I don’t make excuses. I know what he’s doing is illegal. I know that he’s a drain on taxpayers’ resources, that people who work hard at their jobs are the ones paying for his apartment and his food, for the cops who bust him and the counselors who hand him pamphlets about AA and methadone. I know that the radio talk-show shouters would hold him up as an example of everything wrong with America — how we’re entitled, how we’re weak, how instead of facing our troubles we lean on the crutches of chemicals. But he’s my father. . and I don’t believe that it’s his fault. It’s not like he’s lazy, some privileged rich kid trying to escape from some imaginary heartache or chasing some feel-good high. He takes drugs so that he can feel something close to normal, and I believe that normal is all he’s after.

“You ready?” I asked. From his apartment complex, it’s a short trip to a strip mall, with a diner and a barbershop. I walked closer to the traffic. My dad walked beside me, his gait a little unsteady, his eyes on the ground.

We went to the barbershop, where I paid for my father to get a haircut, flipping through Sports Illustrated while the barber made small talk, then sprinkled talc on the back of his neck. Back in the apartment, I straightened up some more while he made coffee and read the paper. At one-thirty I handed him the plastic bag, my haul for the month.

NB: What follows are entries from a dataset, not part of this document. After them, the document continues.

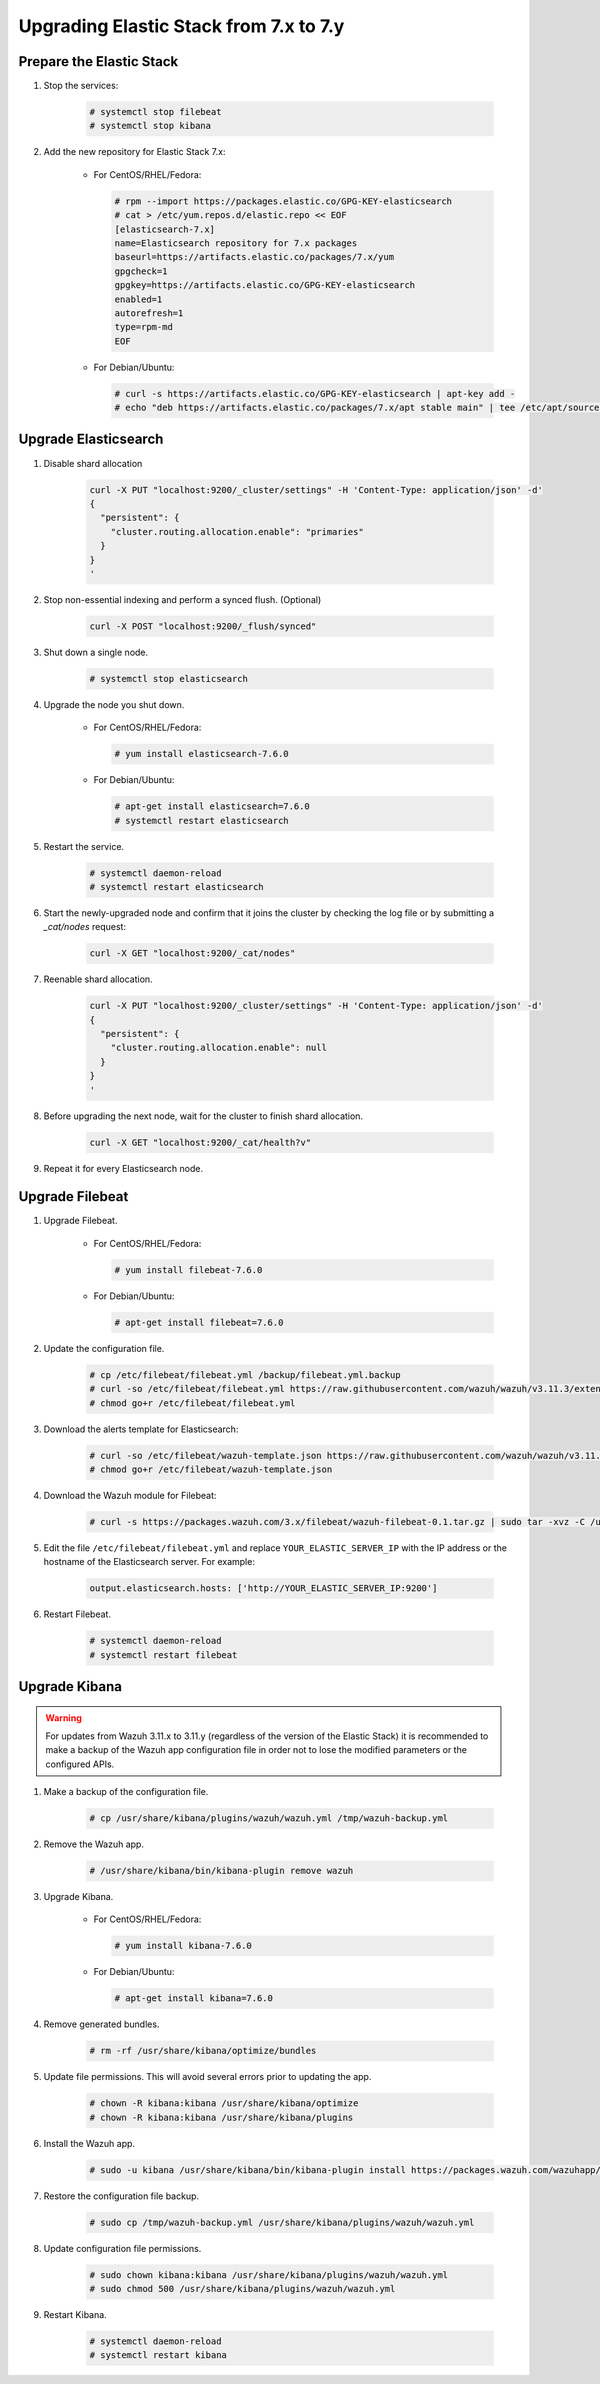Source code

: .. Copyright (C) 2019 Wazuh, Inc.

.. _elastic_server_minor_upgrade:

Upgrading Elastic Stack from 7.x to 7.y
=======================================

Prepare the Elastic Stack
-------------------------

#. Stop the services:

    .. code-block:: console

      # systemctl stop filebeat
      # systemctl stop kibana

#. Add the new repository for Elastic Stack 7.x:

    * For CentOS/RHEL/Fedora:

      .. code-block:: console

        # rpm --import https://packages.elastic.co/GPG-KEY-elasticsearch
        # cat > /etc/yum.repos.d/elastic.repo << EOF
        [elasticsearch-7.x]
        name=Elasticsearch repository for 7.x packages
        baseurl=https://artifacts.elastic.co/packages/7.x/yum
        gpgcheck=1
        gpgkey=https://artifacts.elastic.co/GPG-KEY-elasticsearch
        enabled=1
        autorefresh=1
        type=rpm-md
        EOF

    * For Debian/Ubuntu:

      .. code-block:: console

        # curl -s https://artifacts.elastic.co/GPG-KEY-elasticsearch | apt-key add -
        # echo "deb https://artifacts.elastic.co/packages/7.x/apt stable main" | tee /etc/apt/sources.list.d/elastic-7.x.list


Upgrade Elasticsearch
---------------------

#. Disable shard allocation

    .. code-block:: bash

      curl -X PUT "localhost:9200/_cluster/settings" -H 'Content-Type: application/json' -d'
      {
        "persistent": {
          "cluster.routing.allocation.enable": "primaries"
        }
      }
      '

#. Stop non-essential indexing and perform a synced flush. (Optional)

    .. code-block:: bash

      curl -X POST "localhost:9200/_flush/synced"

#. Shut down a single node.

    .. code-block:: console

      # systemctl stop elasticsearch

#. Upgrade the node you shut down.

    * For CentOS/RHEL/Fedora:

      .. code-block:: console

        # yum install elasticsearch-7.6.0

    * For Debian/Ubuntu:

      .. code-block:: console

        # apt-get install elasticsearch=7.6.0
        # systemctl restart elasticsearch

#. Restart the service.

    .. code-block:: console

      # systemctl daemon-reload
      # systemctl restart elasticsearch

#. Start the newly-upgraded node and confirm that it joins the cluster by checking the log file or by submitting a *_cat/nodes* request:

    .. code-block:: bash

      curl -X GET "localhost:9200/_cat/nodes"

#. Reenable shard allocation.

    .. code-block:: bash

      curl -X PUT "localhost:9200/_cluster/settings" -H 'Content-Type: application/json' -d'
      {
        "persistent": {
          "cluster.routing.allocation.enable": null
        }
      }
      '

#. Before upgrading the next node, wait for the cluster to finish shard allocation.

    .. code-block:: bash

      curl -X GET "localhost:9200/_cat/health?v"

#. Repeat it for every Elasticsearch node.

Upgrade Filebeat
----------------

#. Upgrade Filebeat.

    * For CentOS/RHEL/Fedora:

      .. code-block:: console

        # yum install filebeat-7.6.0

    * For Debian/Ubuntu:

      .. code-block:: console

        # apt-get install filebeat=7.6.0

#. Update the configuration file.

    .. code-block:: console

      # cp /etc/filebeat/filebeat.yml /backup/filebeat.yml.backup
      # curl -so /etc/filebeat/filebeat.yml https://raw.githubusercontent.com/wazuh/wazuh/v3.11.3/extensions/filebeat/7.x/filebeat.yml
      # chmod go+r /etc/filebeat/filebeat.yml

#. Download the alerts template for Elasticsearch:

    .. code-block:: console

      # curl -so /etc/filebeat/wazuh-template.json https://raw.githubusercontent.com/wazuh/wazuh/v3.11.3/extensions/elasticsearch/7.x/wazuh-template.json
      # chmod go+r /etc/filebeat/wazuh-template.json

#. Download the Wazuh module for Filebeat:

    .. code-block:: console

      # curl -s https://packages.wazuh.com/3.x/filebeat/wazuh-filebeat-0.1.tar.gz | sudo tar -xvz -C /usr/share/filebeat/module

#. Edit the file ``/etc/filebeat/filebeat.yml`` and replace ``YOUR_ELASTIC_SERVER_IP`` with the IP address or the hostname of the Elasticsearch server. For example:

    .. code-block:: yaml

      output.elasticsearch.hosts: ['http://YOUR_ELASTIC_SERVER_IP:9200']

#. Restart Filebeat.

    .. code-block:: console

      # systemctl daemon-reload
      # systemctl restart filebeat

Upgrade Kibana
--------------

.. warning::
  For updates from Wazuh 3.11.x to 3.11.y (regardless of the version of the Elastic Stack) it is recommended to make a backup of the Wazuh app configuration file in order not to lose the modified parameters or the configured APIs.

#. Make a backup of the configuration file.

    .. code-block:: console

      # cp /usr/share/kibana/plugins/wazuh/wazuh.yml /tmp/wazuh-backup.yml

#. Remove the Wazuh app.

    .. code-block:: console

      # /usr/share/kibana/bin/kibana-plugin remove wazuh

#. Upgrade Kibana.

    * For CentOS/RHEL/Fedora:

      .. code-block:: console

        # yum install kibana-7.6.0

    * For Debian/Ubuntu:

      .. code-block:: console

        # apt-get install kibana=7.6.0

#. Remove generated bundles.

    .. code-block:: console

      # rm -rf /usr/share/kibana/optimize/bundles

#. Update file permissions. This will avoid several errors prior to updating the app.

    .. code-block:: console

      # chown -R kibana:kibana /usr/share/kibana/optimize
      # chown -R kibana:kibana /usr/share/kibana/plugins

#. Install the Wazuh app.

    .. code-block:: console

      # sudo -u kibana /usr/share/kibana/bin/kibana-plugin install https://packages.wazuh.com/wazuhapp/wazuhapp-3.11.3_7.6.0.zip

#. Restore the configuration file backup.

    .. code-block:: console

      # sudo cp /tmp/wazuh-backup.yml /usr/share/kibana/plugins/wazuh/wazuh.yml

#. Update configuration file permissions.

    .. code-block:: console

      # sudo chown kibana:kibana /usr/share/kibana/plugins/wazuh/wazuh.yml
      # sudo chmod 500 /usr/share/kibana/plugins/wazuh/wazuh.yml

#. Restart Kibana.

    .. code-block:: console

      # systemctl daemon-reload
      # systemctl restart kibana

The shaking in his hands had gotten worse, I saw, as he opened the bag and rummaged inside, pulling out four paperback novels, a razor and a can of shaving cream, a jar of Kiehl’s moisturizer, and three bars of Dial soap, all of which I’d scavenged from campus. It was easy: my classmates were constantly leaving their buckets of toiletries in the bathrooms, their clothes in the dryer, their bookbags and backpacks everywhere. Sometimes I would slip into the boys’ bathroom and slip out with a razor and a canister of shaving cream in my bathrobe pocket, or I’d hang around the basement laundry room and wait until it was empty and I was alone with a dryer-full of men’s clothing. It wasn’t as if the boys at my school couldn’t spare a little soap or a copy of whatever book it was fashionable to tote around that semester. Because of my job, I knew who had money and who, like me, was on work-study, and I was careful to take stuff only from the ones I knew could just buy more, in the unlikely event that they even noticed what was missing. I was, I told myself, like Robin Hood, stealing from the rich and entitled and careless, giving to my father, who needed it more than they did.